#### AVAILABLE DATA

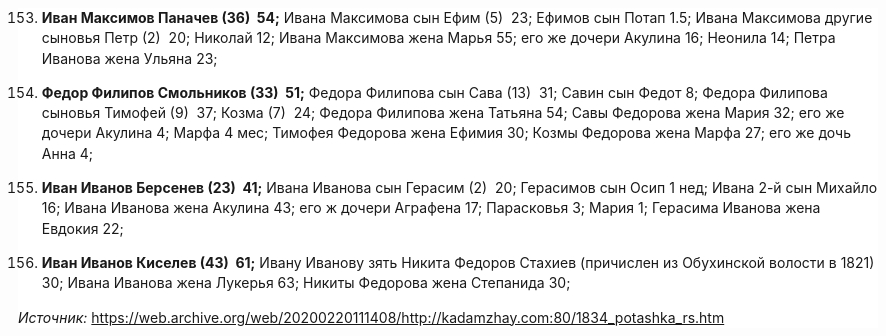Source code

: 153. **Иван Максимов Паначев (36)  54;** Ивана Максимова сын Ефим (5)  23; Ефимов сын Потап 1.5; Ивана Максимова другие сыновья Петр (2)  20; Николай 12; Ивана Максимова жена Марья 55; его же дочери Акулина 16; Неонила 14; Петра Иванова жена Ульяна 23;

154. **Федор Филипов Смольников (33)  51;** Федора Филипова сын Сава (13)  31; Савин сын Федот 8; Федора Филипова сыновья Тимофей (9)  37; Козма (7)  24; Федора Филипова жена Татьяна 54; Савы Федорова жена Мария 32; его же дочери Акулина 4; Марфа 4 мес; Тимофея Федорова жена Ефимия 30; Козмы Федорова жена Марфа 27; его же дочь Анна 4;

155. **Иван Иванов Берсенев (23)  41;** Ивана Иванова сын Герасим (2)  20; Герасимов сын Осип 1 нед; Ивана 2-й сын Михайло 16; Ивана Иванова жена Акулина 43; его ж дочери Аграфена 17; Парасковья 3; Мария 1; Герасима Иванова жена Евдокия 22;

156. **Иван Иванов Киселев (43)  61;** Ивану Иванову зять Никита Федоров Стахиев (причислен из Обухинской волости в 1821) 30; Ивана Иванова жена Лукерья 63; Никиты Федорова жена Степанида 30;


_Источник:_ https://web.archive.org/web/20200220111408/http://kadamzhay.com:80/1834_potashka_rs.htm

########

PROBLEM STATEMENT:
Reproduce the source text of the records with "жена" swapped for "супруга" at every occurrence and everything else unchanged. Omit the pictures.

REPLY:
Source code

: 153. **Иван Максимов Паначев (36)  54;** Ивана Максимова сын Ефим (5)  23; Ефимов сын Потап 1.5; Ивана Максимова другие сыновья Петр (2)  20; Николай 12; Ивана Максимова супруга Марья 55; его же дочери Акулина 16; Неонила 14; Петра Иванова супруга Ульяна 23;

154. **Федор Филипов Смольников (33)  51;** Федора Филипова сын Сава (13)  31; Савин сын Федот 8; Федора Филипова сыновья Тимофей (9)  37; Козма (7)  24; Федора Филипова супруга Татьяна 54; Савы Федорова супруга Мария 32; его же дочери Акулина 4; Марфа 4 мес; Тимофея Федорова супруга Ефимия 30; Козмы Федорова супруга Марфа 27; его же дочь Анна 4;

155. **Иван Иванов Берсенев (23)  41;** Ивана Иванова сын Герасим (2)  20; Герасимов сын Осип 1 нед; Ивана 2-й сын Михайло 16; Ивана Иванова супруга Акулина 43; его ж дочери Аграфена 17; Парасковья 3; Мария 1; Герасима Иванова супруга Евдокия 22;

156. **Иван Иванов Киселев (43)  61;** Ивану Иванову зять Никита Федоров Стахиев (причислен из Обухинской волости в 1821) 30; Ивана Иванова супруга Лукерья 63; Никиты Федорова супруга Степанида 30;


_Источник:_ https://web.archive.org/web/20200220111408/http://kadamzhay.com:80/1834_potashka_rs.htm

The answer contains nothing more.